The Frontier is a blast from the past as far as suspenseful thrillers go, but it’s not an entirely invigorating one. Hitting on a minimalist 70s vibe that’s from a different technological era, filmmaker Oren Shai brushes off a heist story that never really comes together, as we find ourselves stuck in a rickety motel full of overly-suspicious characters. The style wouldn’t be as much of a problem if it were explored with more depth, really digging into the criminal caper on hand, but as it stands, The Frontier feels like a weird stage-play that’s far too separated by vastly different acts. It’s an unfortunate bore, and one that doesn’t beg to hold our attention, which is one of the worst fates a film can suffer.
Jocelin Donahue plays Laine, an independent woman who is fleeing from a death sentence. After stopping in a beat-up motel run by Luanne (Kelly Lynch), she’s offered a job and a place to stay if she so chooses. With nowhere else to go and police heat to avoid, she decides to stick around the joint as a waitress at the attached restaurant. Her motivations aren’t entirely pure though, and during a night of snooping around other people’s rooms, she overhears talk of a money drop going down at the motel. Hungry for a piece, Laine devises a plan that might turn out to be the biggest score of her life – if she can get away with it.
While it might sound like a strange comparison at first, hear me out – The Frontier suffers the same problem that struck Mortdecai down earlier this year. When creating a cinematic journey back to a bygone era, modern-day viewers still have to feel a connection to the film on-hand. Mortdecai found itself stuck in this old-school British gentleman’s club, which us ignorant Americans know nothing about, and even though The Frontier stays in the good ol’ US of A, the atmosphere feels stale, outdated, and without any intrigue. By traveling back in time, Shai digs up a dusty time capsule that’s more just an aesthetic choice instead of a definitive characteristic.

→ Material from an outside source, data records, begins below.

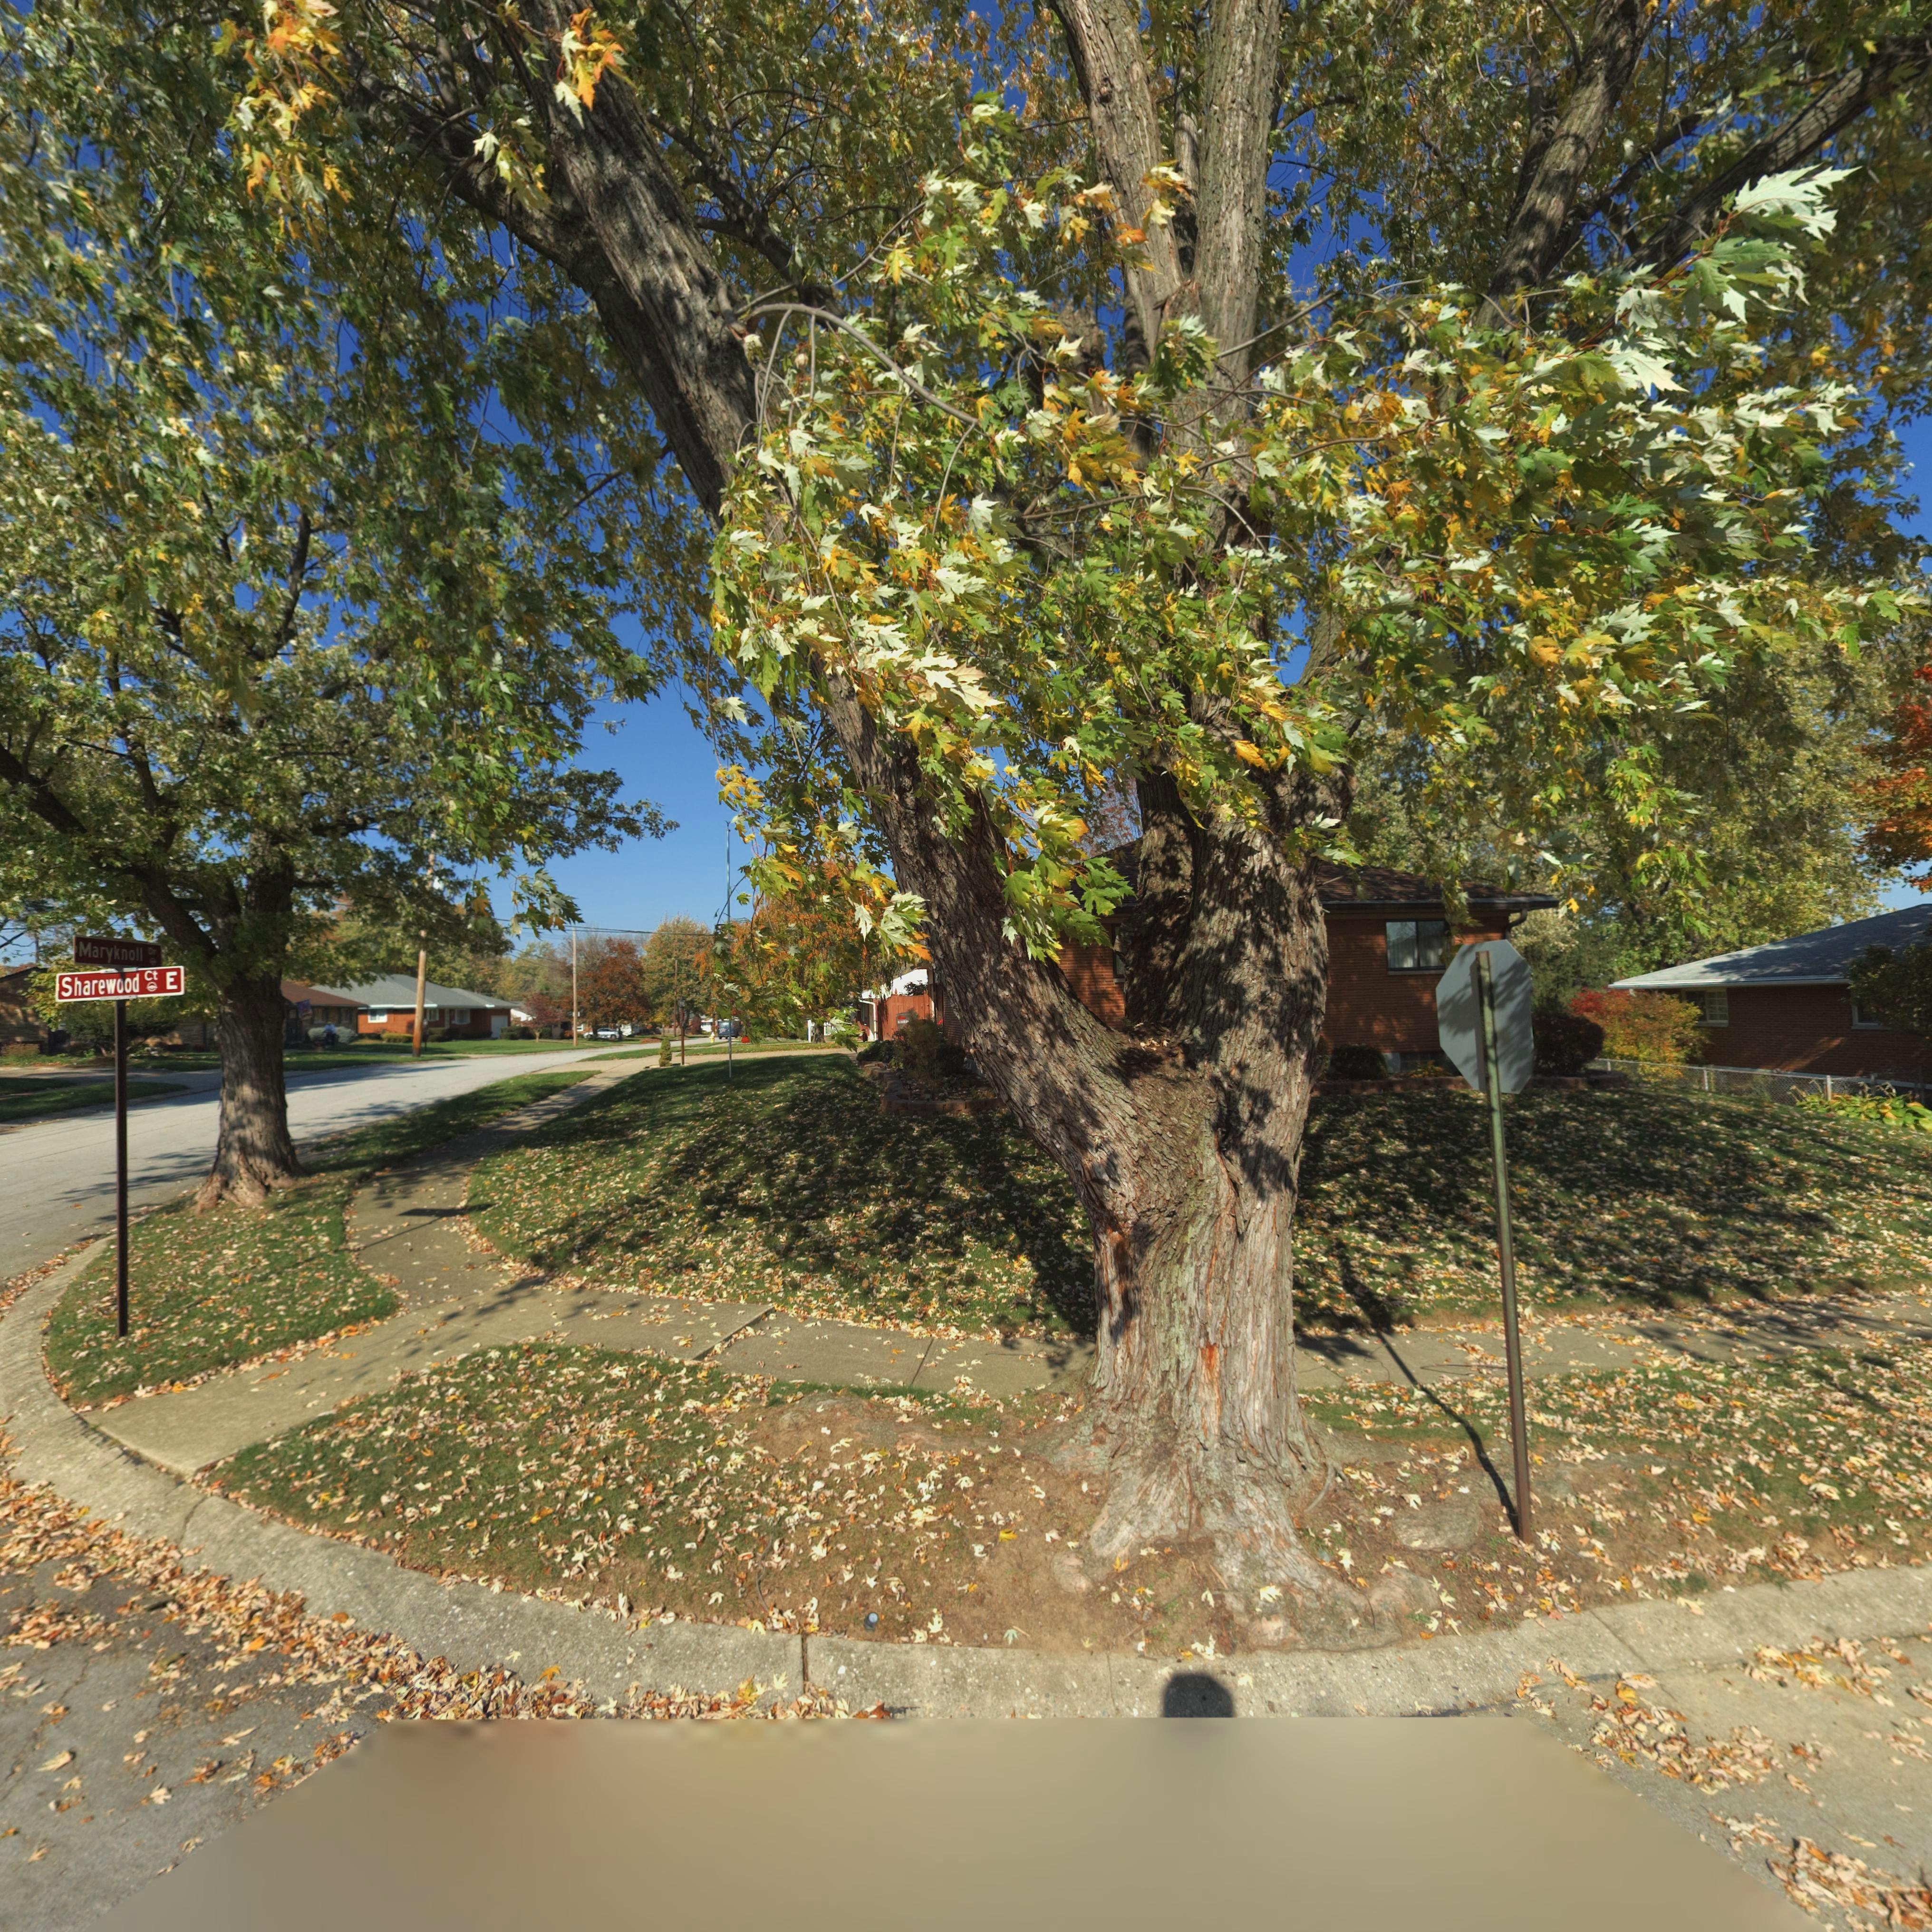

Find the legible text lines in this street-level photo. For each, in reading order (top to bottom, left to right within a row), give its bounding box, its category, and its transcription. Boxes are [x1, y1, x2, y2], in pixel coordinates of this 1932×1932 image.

[77, 939, 158, 964] StreetName: Maryknoll Dr
[59, 969, 179, 999] StreetName: Sharewood Ct E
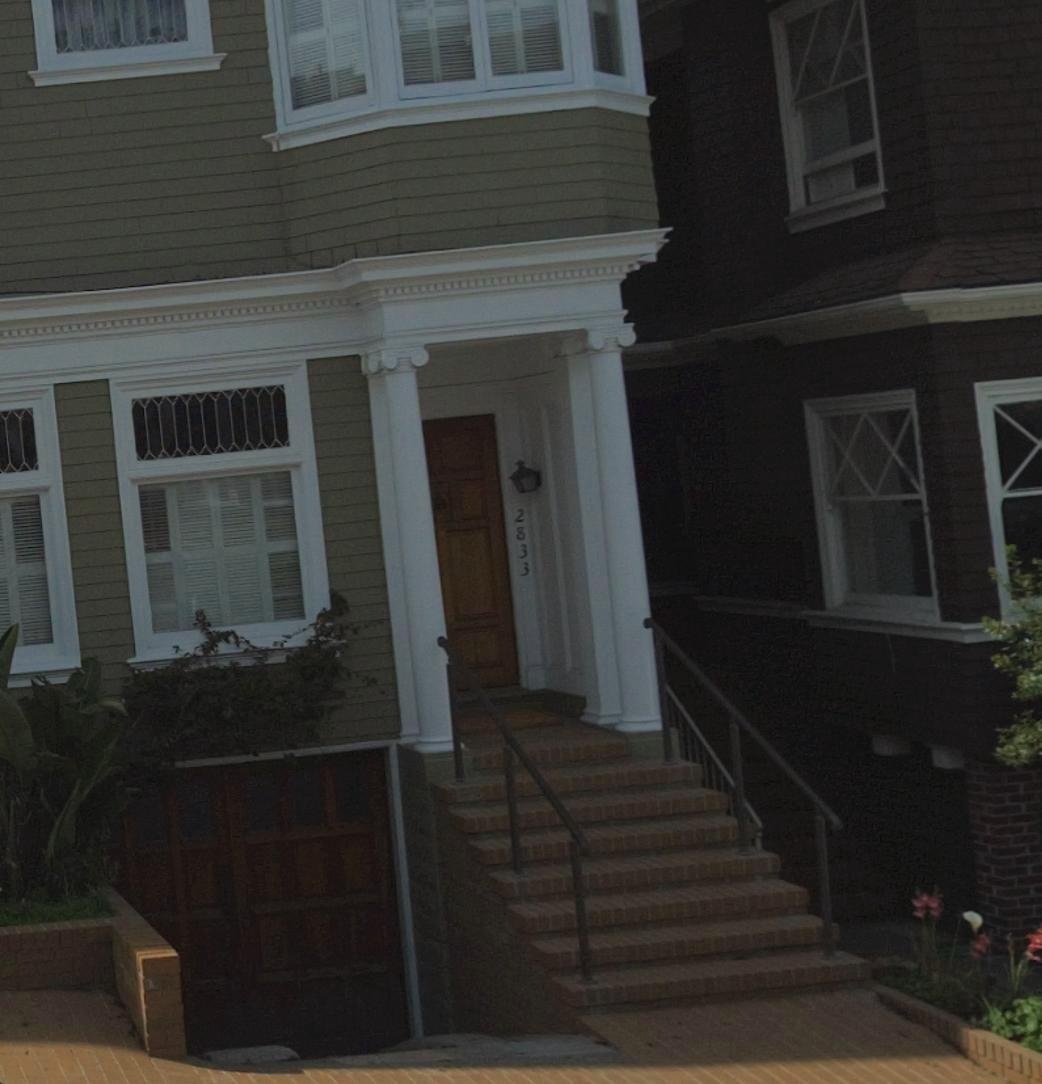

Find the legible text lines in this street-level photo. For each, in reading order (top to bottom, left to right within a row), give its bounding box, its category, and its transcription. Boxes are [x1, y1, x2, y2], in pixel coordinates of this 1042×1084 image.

[511, 505, 534, 579] StreetNumber: 2833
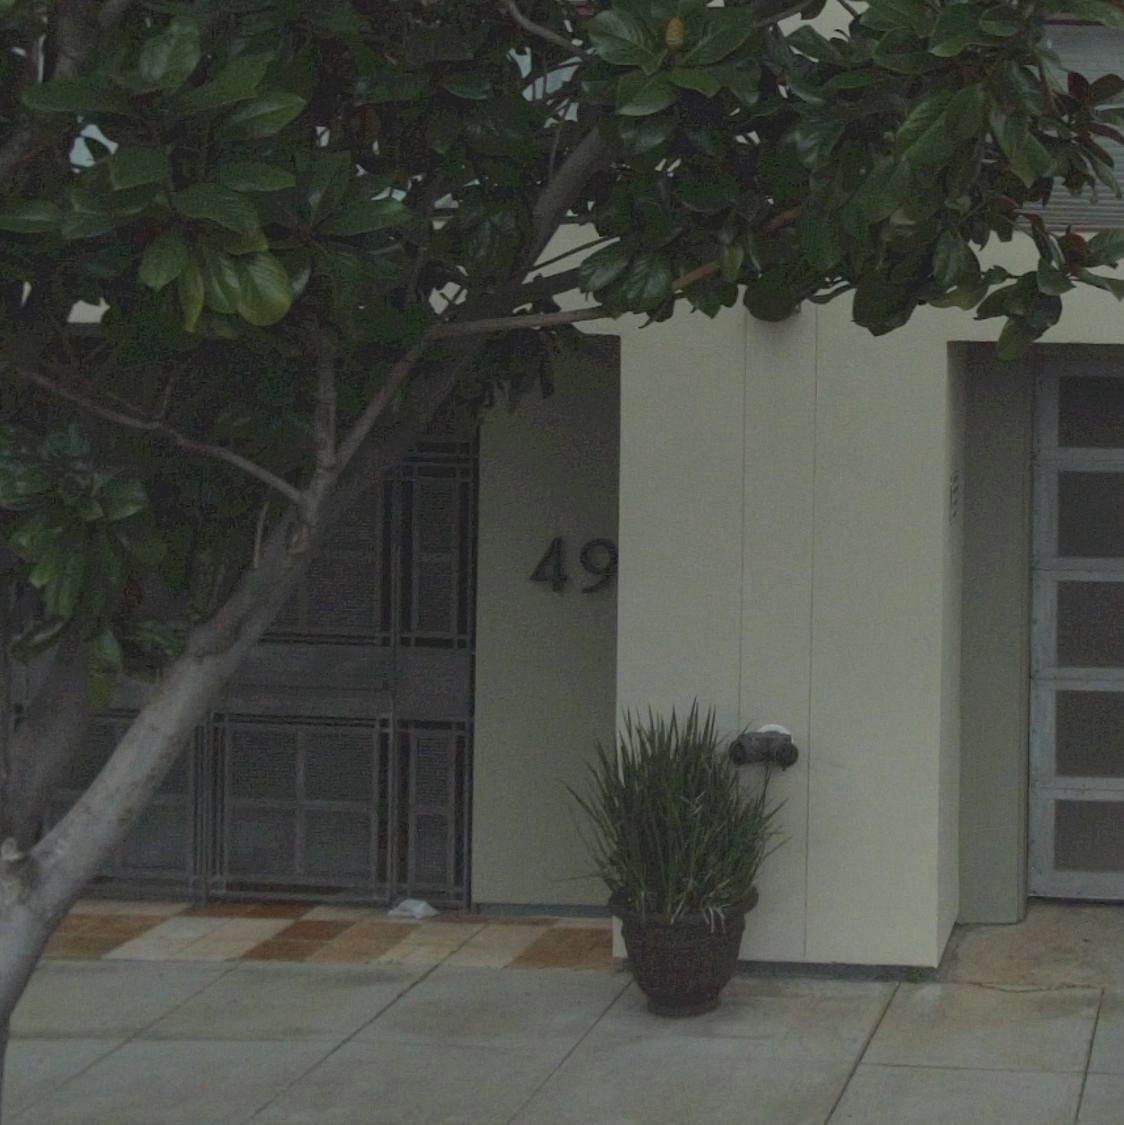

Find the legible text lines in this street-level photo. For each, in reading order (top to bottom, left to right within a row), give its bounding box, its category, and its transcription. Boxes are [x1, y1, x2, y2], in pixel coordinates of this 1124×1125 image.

[528, 535, 617, 595] StreetNumber: 49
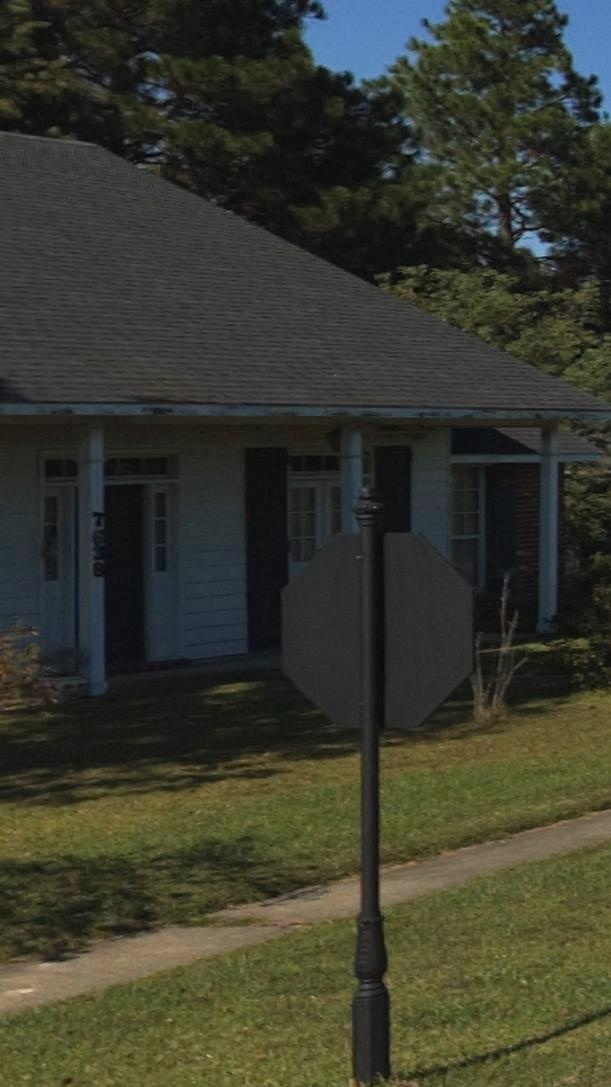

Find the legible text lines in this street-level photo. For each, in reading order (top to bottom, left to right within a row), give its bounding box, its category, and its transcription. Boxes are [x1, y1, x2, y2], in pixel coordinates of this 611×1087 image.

Shai’s drab locations aren’t the only problem with The Frontier, though. As previously mentioned, the “winding” story that unravels isn’t exactly the next great heist tale. Everyone at the motel seems to have a secret, yet none of them are particularly enjoyable. There’s the wig-wearing prettyboy who likes to drink, his airy arm candy, a gruff curmudgeon who fights the inclusion of Laine every step of the way, a showbiz dreamer who never quite got there, and the so-called “rebel.” The group gels on superficial levels, mostly when separated, but when together, the dynamic seems forced, without life, and overly dramatic. Shai plays out each archetype without much grace, and the ‘surprises” never yield any sort of reward. A few artistically framed shots manage to paint a vast picture of the sprawling desert landscape, but beyond these few snapshots, The Frontier looks like a beat-up antique filled with empty personalities.
Then, when the climax finally hits, we’re greeted with a sense of disproportionate retaliation. As you can expect, nothing goes right for Laine’s snooping or the group’s intended payoff, but Shai only offers more questions with each increasingly heightened reaction. Things don’t go as planned, people get angry, and weapons are involved. I won’t divulge any more information than that, but you can connect the dots. The yellow desert sand is splattered with a few pools of blood, but the violence makes us question the larger group’s original dynamic in confusing and frustrating ways. It’s hard to convey what irked me the most, because The Frontier is all about whatever mystery is being established, and I want to leave you readers with an opportunity to formulate your own opinions – if you’re still willing.
The acting itself does The Frontier no favors, as the supporting cast around Donahue finds little success in pushing forward a sense of masked intentions. She carries herself with enough leading charisma to deserve her role, convincingly enacting her own warped intentions, but none of the other customers are colorful enough to drive home their scripted personas. Jim Beaver is stern for the sake of being stern, Liam Aiken seems far too childish, Jamie Harris only has a few worthy lines that promote his lothario appearance, Izabella Miko dizzily bounces about the motel while throwing tantrums, and Lynch gets lost in these contrived stories about how things could have been.
Even the inclusion of A.J. Bowen can’t save The Frontier, an old-school mystery that was made a few decades too late. I give Shai credit for attempting to bridge a generational gap between today’s cinematic crowd and the simplistic charm of yesteryear, but in striving for individuality, The Frontier becomes a generic rehashing of more mundane thrillers. If a grown woman playing cowboys and indians with a boy who appears to be eighteen years of age sounds like enthralling cinema, then you should find those sporadic moments of awkwardness to be highly entertaining. For the rest of us, The Frontier is a mystery without suspense, a conflict without reason, and a film without the proper motivations to drive home the thrills we expect.
The Frontier is a stale film from another era, with an unfortunate story that's about as frail as a tumbleweed.